Historical characters
- Mr Burbage – Actor and owner of the Globe Theatre in London
- William Shakespeare – Playwright and actor
- Sir Robert Cecil – Government minister and head of the Queen's Secret Service
- Sir Francis Bacon – Philosopher, statesman and essayist; cousin of Sir Robert Cecil
- Queen Elizabeth I of England- Ruler of England and targeted to be killed by the conspirators.

==Significance of work==
Cue for Treason was not Trease's first novel, as he had already written a few other children's novels, notably Bows Against the Barons and Comrades for the Charter, where he showed a strong streak of political radicalism.

However, Cue for Treason was written fairly early in his writing career and was, in a sense, his definitive work. As well as being his best-known, it has been described as creating the template on which he wrote many of his later novels. In particular, he has as his central character an adolescent male who meets an adolescent female who proves a strong character in her own right. He also employs some plot devices which he sometimes used in his later works, e.g. the heroine spends a large part of the story disguised as a boy, and to advance the plot, the hero happens to overhear the villains talking. However, although in this case the hero and heroine marry at the end, he avoids this obvious ending in some of his later novels (e.g. The Hills of Varna, which otherwise shows some similarity to Cue for Treason).

The novel is marked by a strong sense of place, particularly showing Trease's love of the Lake District, where he also set his Bannerdale stories, including No Boats on Bannermere.

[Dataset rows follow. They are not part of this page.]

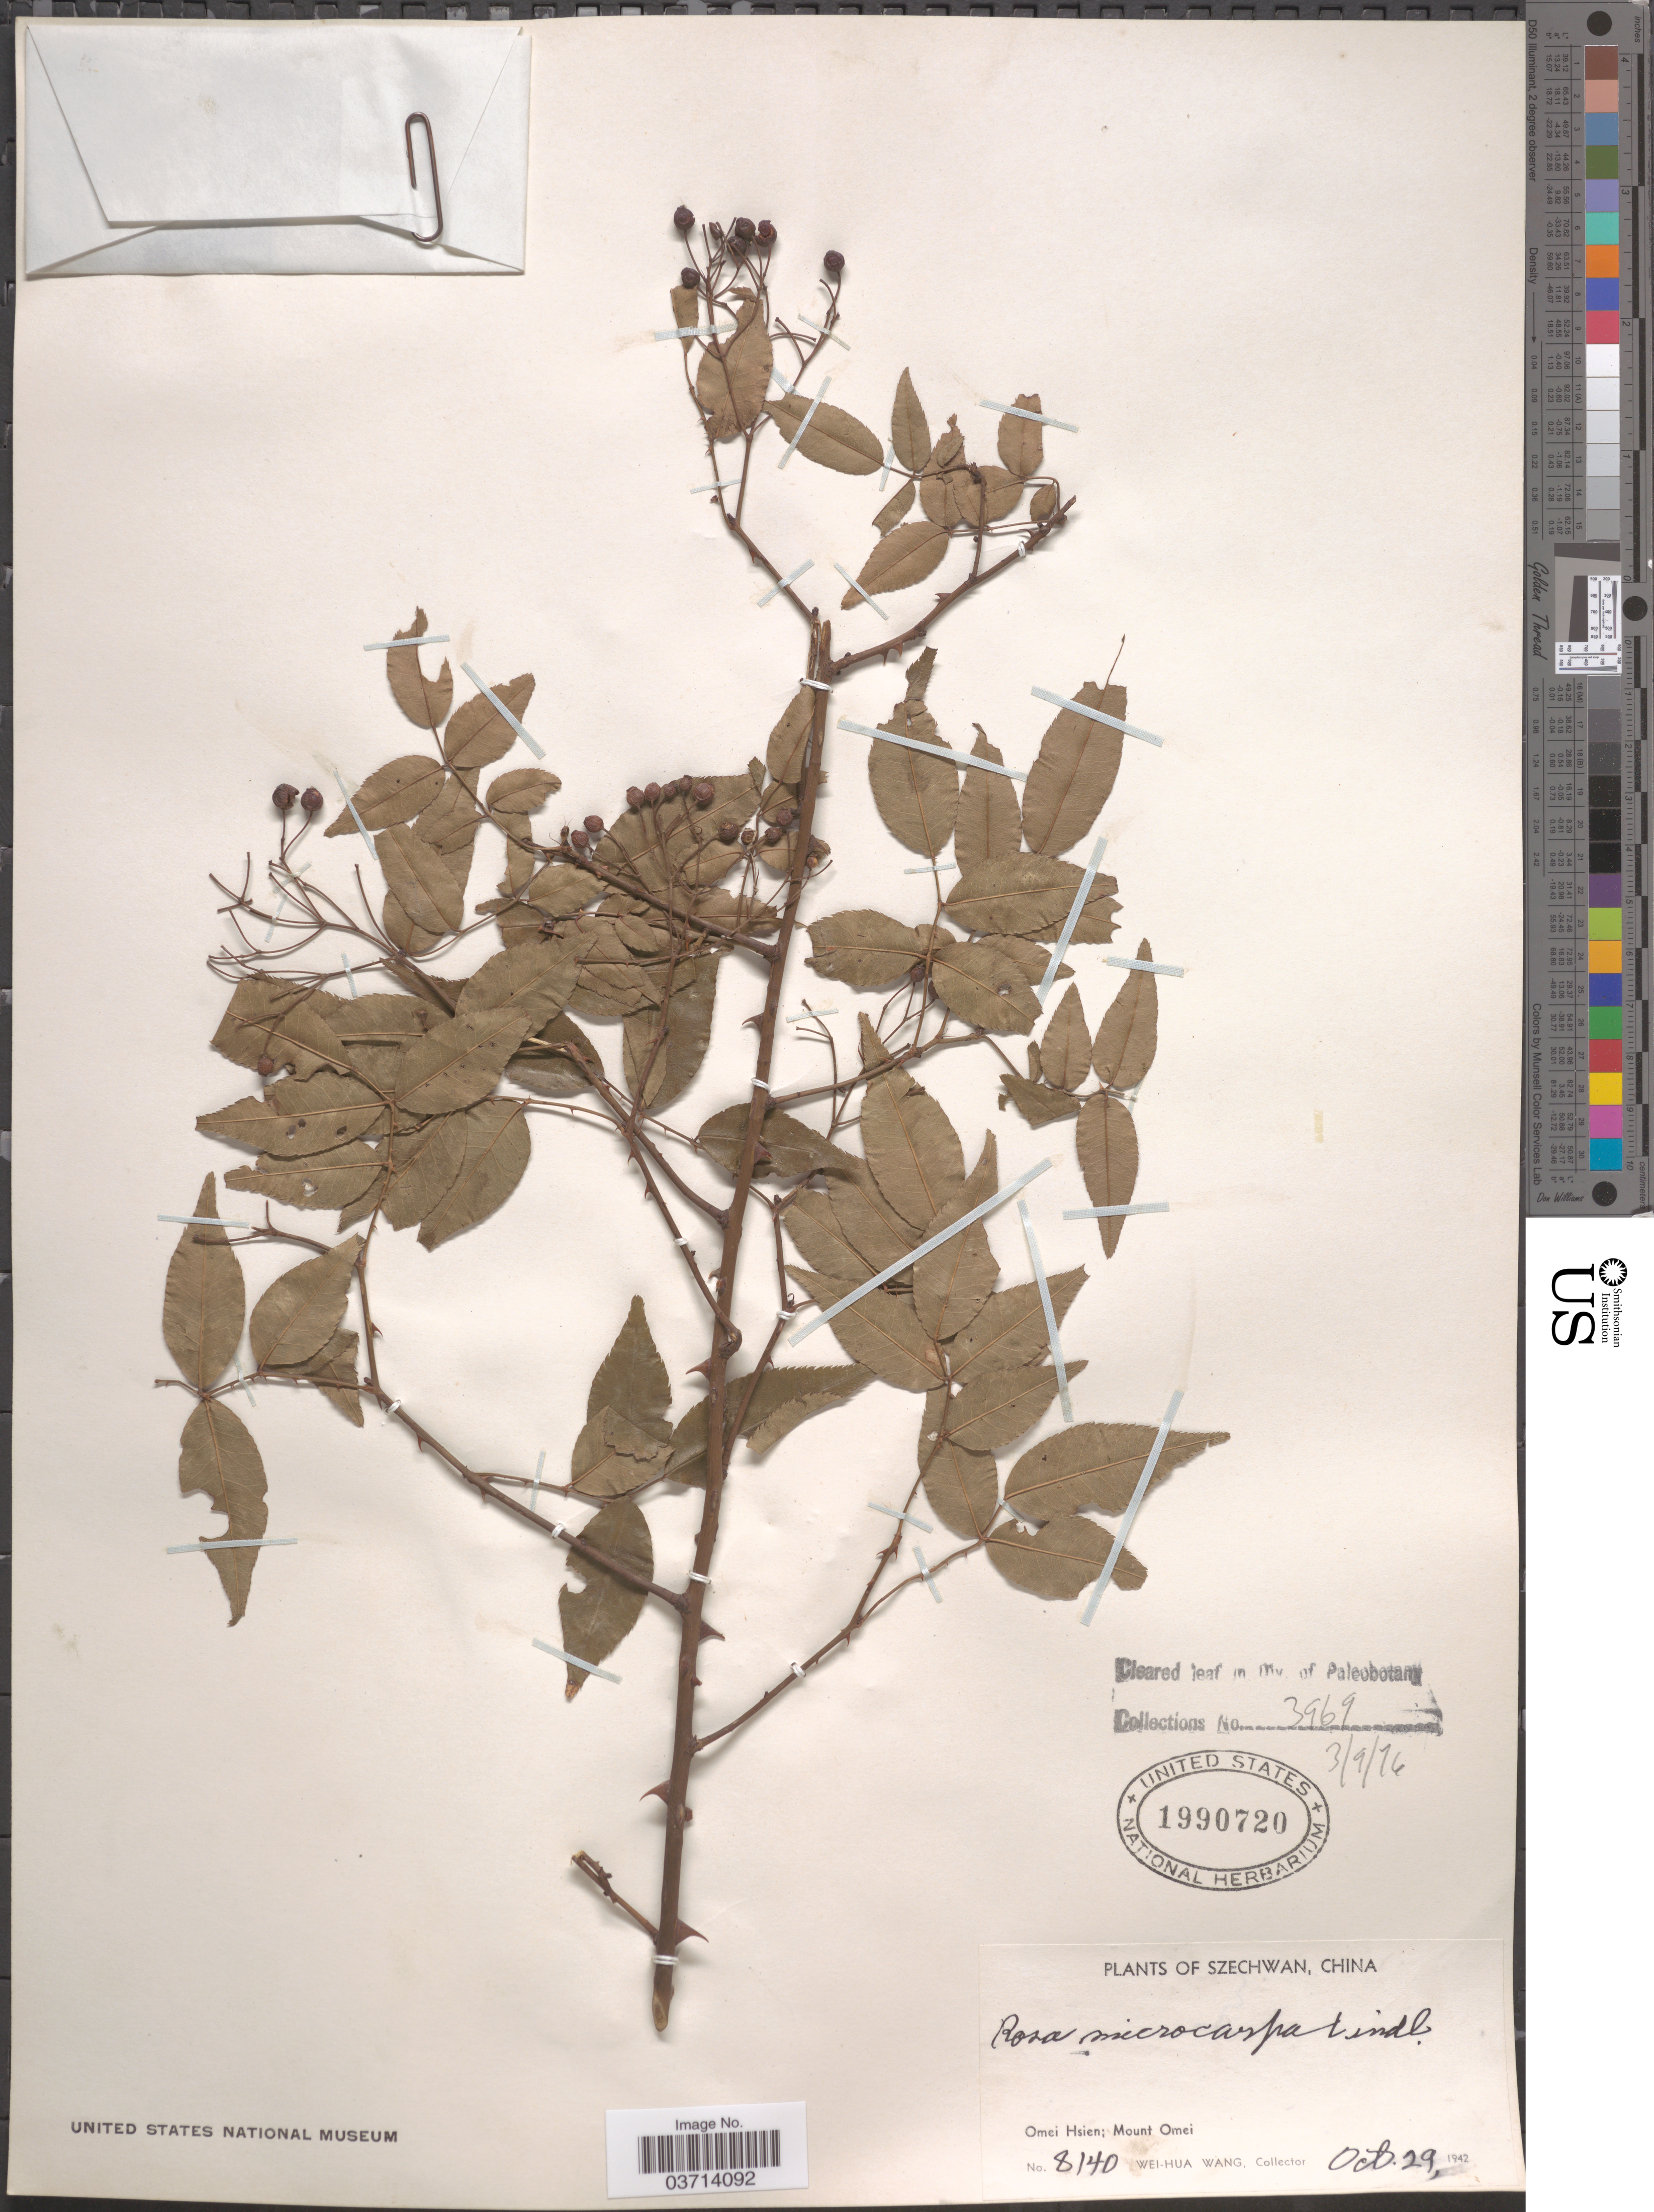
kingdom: Plantae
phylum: Tracheophyta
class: Magnoliopsida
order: Rosales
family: Rosaceae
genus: Rosa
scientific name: Rosa indica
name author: L.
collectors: W. Wang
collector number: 8140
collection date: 1942-10-29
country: China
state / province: Sichuan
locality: Szechwan. Omei Hsien; Mount Omei.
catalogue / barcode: US 1990720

The politics of the Elizabethan era are mentioned in the novel: social concerns over enclosures and unemployment, and the state matters of rebellion and invasion. Forced marriage and the exclusion of women from the drama are touched upon. The values of patriotism, loyalty and independence are stressed. The motives of the conspirators are not examined, being assumed to be simply wealth and power; although historically, religion would have been a factor, this is not mentioned beyond a casual reference to "old ways".

The English Renaissance theatre is represented by its two extremes: a poor temporary company which tours around England, and the Lord Chamberlain's Men, who perform for the Queen and her court.

There is a stage adaptation by Peter Craig.